How are you financing your operations?

Everything the business produces goes back into growing it. My business partner is Bernard Kantor, the managing director of Investec Bank, and I can't speak highly enough of the guy. He's an incredible mentor.

For him, banking is what he does, but restaurants are what he loves.

How did you get to know him?

When I left Zuma I had a big list of potential investors that I felt I could approach and a big chunk of them turned out to be full of it. I realised as I started to negotiate with them that they were so greedy and that everything was going to be one-sided. There's one guy in particular who effectively wanted to structure
a deal whereby if it was successful he did well, and if it failed I'd have a big debt to pay off. It was a very interesting experience going from the kitchen into pitching for investment - it was very Dragons' Den-esque. It was fascinating watching the way the minds of these business people work because there's a
million ways you can carve up a deal.

I met Bernard through a couple of the Zuma door guys that I'd always chat with and send food out to when I worked there. They told me I should speak to Bernard, who ate there all the time but I'd never met. They introduced me and we had a bit of chat and he said: "Ross, I've lost a lot of money in restaurants. I've not really made any. But if you can't do it, no one can."

Is it a challenge to hit your GP given the ingredients and products you use aren't necessarily that easy to source?

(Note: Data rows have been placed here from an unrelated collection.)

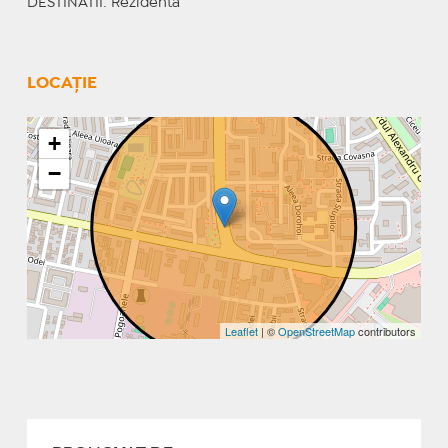
DESTINATII
: Rezidenta
LOCAȚIE
+
−
Leaflet
| ©
OpenStreetMap
contributors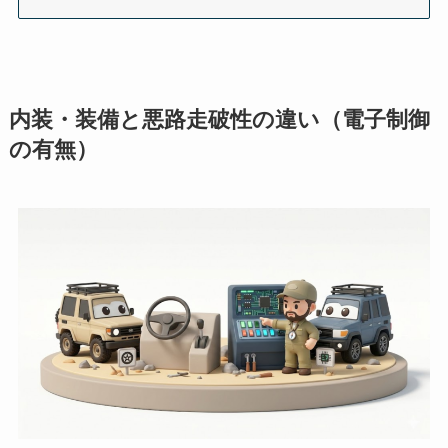
内装・装備と悪路走破性の違い（電子制御
の有無）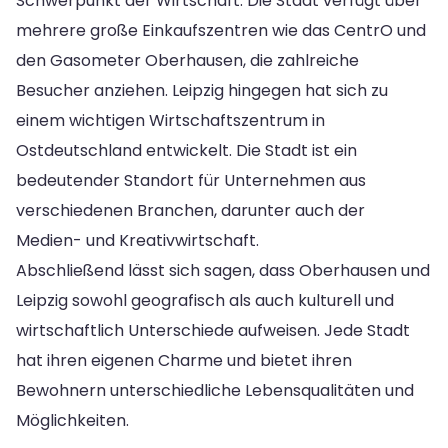
Schwerpunkt der Wirtschaft. Die Stadt verfügt über
mehrere große Einkaufszentren wie das CentrO und
den Gasometer Oberhausen, die zahlreiche
Besucher anziehen. Leipzig hingegen hat sich zu
einem wichtigen Wirtschaftszentrum in
Ostdeutschland entwickelt. Die Stadt ist ein
bedeutender Standort für Unternehmen aus
verschiedenen Branchen, darunter auch der
Medien- und Kreativwirtschaft.
Abschließend lässt sich sagen, dass Oberhausen und
Leipzig sowohl geografisch als auch kulturell und
wirtschaftlich Unterschiede aufweisen. Jede Stadt
hat ihren eigenen Charme und bietet ihren
Bewohnern unterschiedliche Lebensqualitäten und
Möglichkeiten.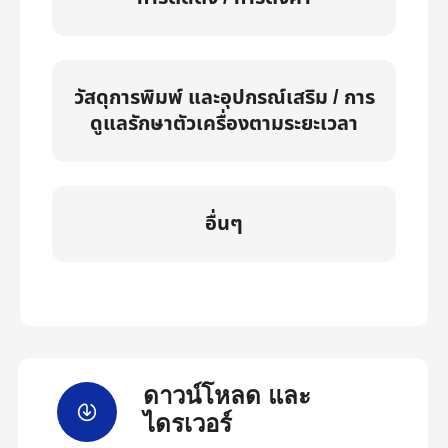
วัสดุการพิมพ์ และอุปกรณ์เสริม / การ
ดูแลรักษาตัวเครื่องตามระยะเวลา
อื่นๆ
ดาวน์โหลด และ
ไดรเวอร์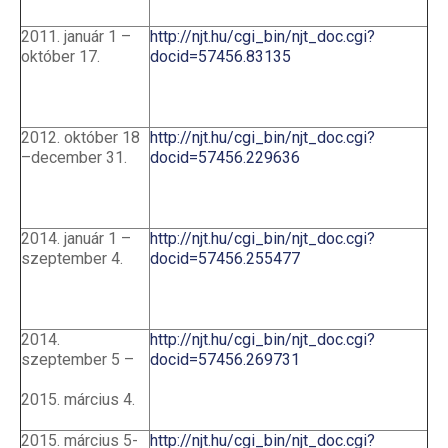
2011. január 1 –
http://njt.hu/cgi_bin/njt_doc.cgi?
október 17.
docid=57456.83135
2012. október 18
http://njt.hu/cgi_bin/njt_doc.cgi?
–december 31.
docid=57456.229636
2014. január 1 –
http://njt.hu/cgi_bin/njt_doc.cgi?
szeptember 4.
docid=57456.255477
2014.
http://njt.hu/cgi_bin/njt_doc.cgi?
szeptember 5 –
docid=57456.269731
2015. március 4.
2015. március 5-
http://njt.hu/cgi_bin/njt_doc.cgi?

Absolutely. I had an interesting social media debate not long after we opened with someone who described Flesh & Buns as very expensive "compared to others".

Which others?

I asked for examples and he said Polpo. ButItalian ingredients are cheap for the most part, unless you go for the expensive varieties, and they're coming from just over the road in Italy whereas we're getting things from Japan. He was comparing what is, in its own country, a cheap peasant food with what is, again in its own country, actually quite expensive. Price perception is interesting. People are prepared to pay £10 for a pizza that costs pennies to make - the best GP on almost anything I can think of - but getting ingredients from the other side of the world to deliver our product is seen as expensive. If I'd spent a million
quid on our décor, people would be happier to spend the money. The biggest lesson I learned here is that people are happy to pay a higher price if they're in an environment that feels expensive.

Look at Marina O'Loughlin's recent review of Fischer's in Marylebone. She said something like, as is always the case with Corbin & King, the environment and service is amazing but the food is secondary. Coming at it from a chef's point of view I assumed people would come for the food, so it was a good lesson.

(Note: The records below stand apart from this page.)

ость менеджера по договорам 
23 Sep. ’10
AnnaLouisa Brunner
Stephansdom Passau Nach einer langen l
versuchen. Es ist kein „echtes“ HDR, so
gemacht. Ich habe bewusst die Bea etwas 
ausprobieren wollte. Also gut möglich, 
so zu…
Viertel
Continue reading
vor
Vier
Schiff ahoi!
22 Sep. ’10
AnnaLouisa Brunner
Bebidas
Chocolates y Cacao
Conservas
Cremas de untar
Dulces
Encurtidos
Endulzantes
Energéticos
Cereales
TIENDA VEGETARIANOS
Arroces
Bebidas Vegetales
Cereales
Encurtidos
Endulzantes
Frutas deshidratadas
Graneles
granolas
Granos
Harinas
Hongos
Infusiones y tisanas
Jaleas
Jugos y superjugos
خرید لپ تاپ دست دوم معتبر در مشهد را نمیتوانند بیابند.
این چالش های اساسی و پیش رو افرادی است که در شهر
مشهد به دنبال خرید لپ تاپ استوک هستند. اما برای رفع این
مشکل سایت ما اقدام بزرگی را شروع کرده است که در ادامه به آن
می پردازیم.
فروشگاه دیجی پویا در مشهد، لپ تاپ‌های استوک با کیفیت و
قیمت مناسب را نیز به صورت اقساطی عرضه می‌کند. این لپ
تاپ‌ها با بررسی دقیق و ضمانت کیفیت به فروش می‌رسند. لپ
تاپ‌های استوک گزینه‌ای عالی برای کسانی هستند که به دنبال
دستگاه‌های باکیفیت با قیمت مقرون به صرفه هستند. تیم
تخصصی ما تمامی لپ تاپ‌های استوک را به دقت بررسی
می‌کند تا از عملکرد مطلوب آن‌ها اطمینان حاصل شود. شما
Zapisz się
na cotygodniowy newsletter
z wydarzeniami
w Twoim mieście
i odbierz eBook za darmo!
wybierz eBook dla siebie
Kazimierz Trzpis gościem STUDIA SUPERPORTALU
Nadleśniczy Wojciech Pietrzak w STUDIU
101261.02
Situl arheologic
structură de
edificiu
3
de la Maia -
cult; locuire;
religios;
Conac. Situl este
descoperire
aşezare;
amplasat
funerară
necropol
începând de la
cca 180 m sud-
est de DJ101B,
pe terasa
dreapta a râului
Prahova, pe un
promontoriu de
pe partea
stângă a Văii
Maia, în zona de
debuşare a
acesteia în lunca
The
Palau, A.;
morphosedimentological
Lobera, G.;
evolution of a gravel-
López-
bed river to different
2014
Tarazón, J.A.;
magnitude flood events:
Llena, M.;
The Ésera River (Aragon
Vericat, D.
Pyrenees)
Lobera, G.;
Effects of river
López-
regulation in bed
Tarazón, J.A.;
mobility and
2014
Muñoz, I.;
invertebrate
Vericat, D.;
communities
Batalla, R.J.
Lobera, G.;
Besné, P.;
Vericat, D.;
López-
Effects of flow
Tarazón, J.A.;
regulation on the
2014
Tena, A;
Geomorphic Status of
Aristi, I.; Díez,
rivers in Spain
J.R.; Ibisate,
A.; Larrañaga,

The good thing is at least I didn't have to spend a million quid to learn it!

How easy is it to recruit for your restaurants?

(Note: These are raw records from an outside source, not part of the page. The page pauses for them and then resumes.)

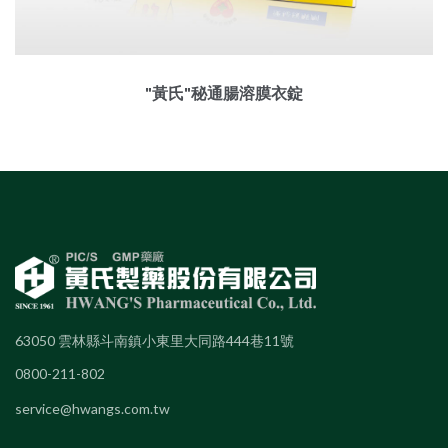
"黃氏"秘通腸溶膜衣錠
63050 雲林縣斗南鎮小東里大同路444巷11號
0800-211-802
service@hwangs.com.tw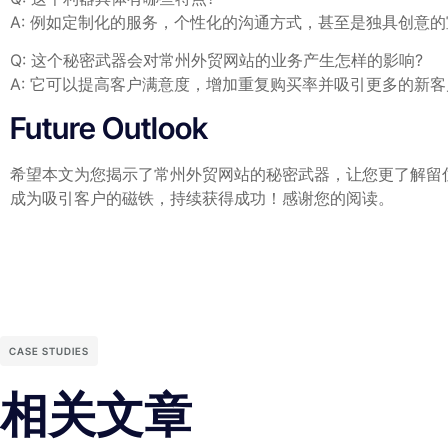
A: ‌例如定制化的服务，个性化的沟通方式，甚至是独具创意
Q: 这个秘密武器会对常州外贸网站的业务产生怎样的影响?
A: 它可以提高客户满意度，增加重复购买率并吸引更多的新
Future Outlook
希望本文为您揭示了常州外贸网站的秘密武器，让您更了解留
成为吸引客户的磁铁，持续获得成功！感谢您的阅读。
CASE STUDIES
相关文章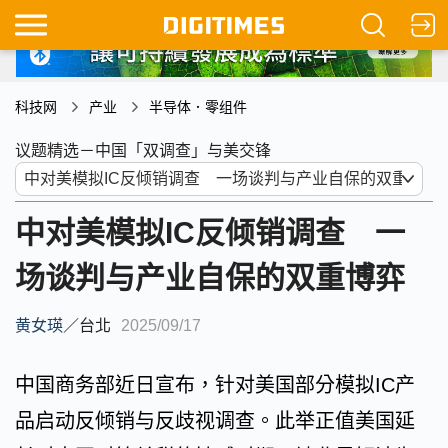
科技网
产业
半导体．零组件
议题精选－中国「双调查」与美交锋
中对美模拟IC反倾销调查 一
场谈判与产业自保的双重博弈
黄女瑛
／
台北
2025/09/17
中国商务部近日宣布，针对美国部分模拟IC产
品启动反倾销与反歧视调查。此举正值美国延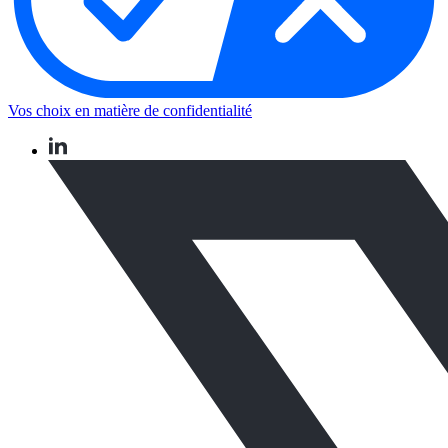
Vos choix en matière de confidentialité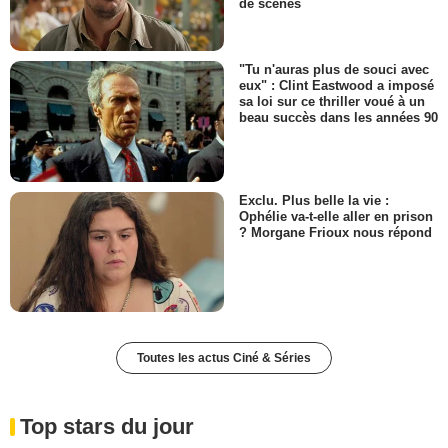
de scènes
"Tu n'auras plus de souci avec
eux" : Clint Eastwood a imposé
sa loi sur ce thriller voué à un
beau succès dans les années 90
Exclu. Plus belle la vie :
Ophélie va-t-elle aller en prison
? Morgane Frioux nous répond
Toutes les actus Ciné & Séries
Top stars du jour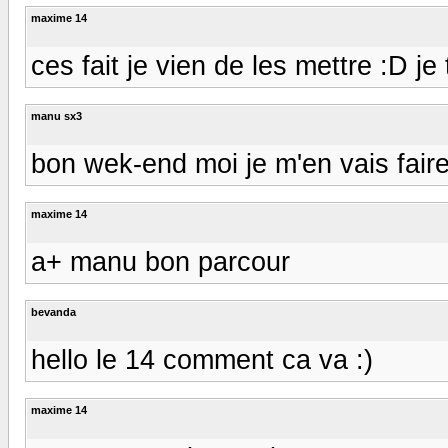
maxime 14
ces fait je vien de les mettre :D je
manu sx3
bon wek-end moi je m'en vais faire
maxime 14
a+ manu bon parcour
bevanda
hello le 14 comment ca va :)
maxime 14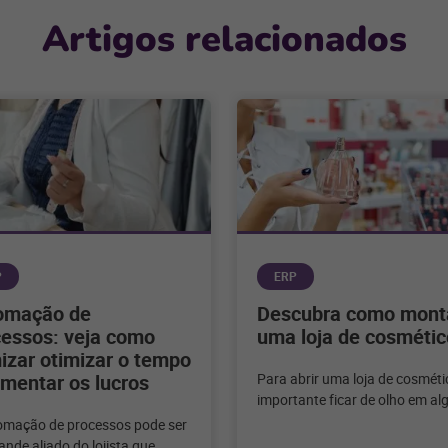
Artigos relacionados
P
ERP
omação de
Descubra como mont
cessos: veja como
uma loja de cosmétic
izar otimizar o tempo
mentar os lucros
Para abrir uma loja de cosméti
importante ficar de olho em al
pontos para ter sucesso no ne
omação de processos pode ser
Confira
nde aliado do lojista que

Finding staff even to come and work at Zuma was ridiculous because people see the Jason Atherton world as a career path; they don't look at oriental food in the same way. But as I foundout by chance, you can fast-track your career in the world of oriental food because there are so few people who can do it well.

I was head chef of Nobu at 26. Was I really ready to be a head chef? Would I have that chance in a European restaurant in London? No, no one would have given me a head chef job in London 10 years ago, at 26. Asian food has become more popular around the world and I get calls from headhunters all around the
world that need chefs who can cook Asian food and have ideally worked at Zuma, Roka, Nobu.

But I don't know anyone. They're hens' teeth. And anyone really good, I want for myself! We're focusing more on internal growth; taking young guys and teaching them to do what we need them to do in the way that we want them to do it. I'm hoping that with this growth spurt we're working on, people will
look at us and think, 'Wow, these guys are actually moving, now is a good time to join…'.

There are two things that will limit our growth: not finding the right people and not finding the right sites. But we've got our plans for the next six months, which are going to be mental.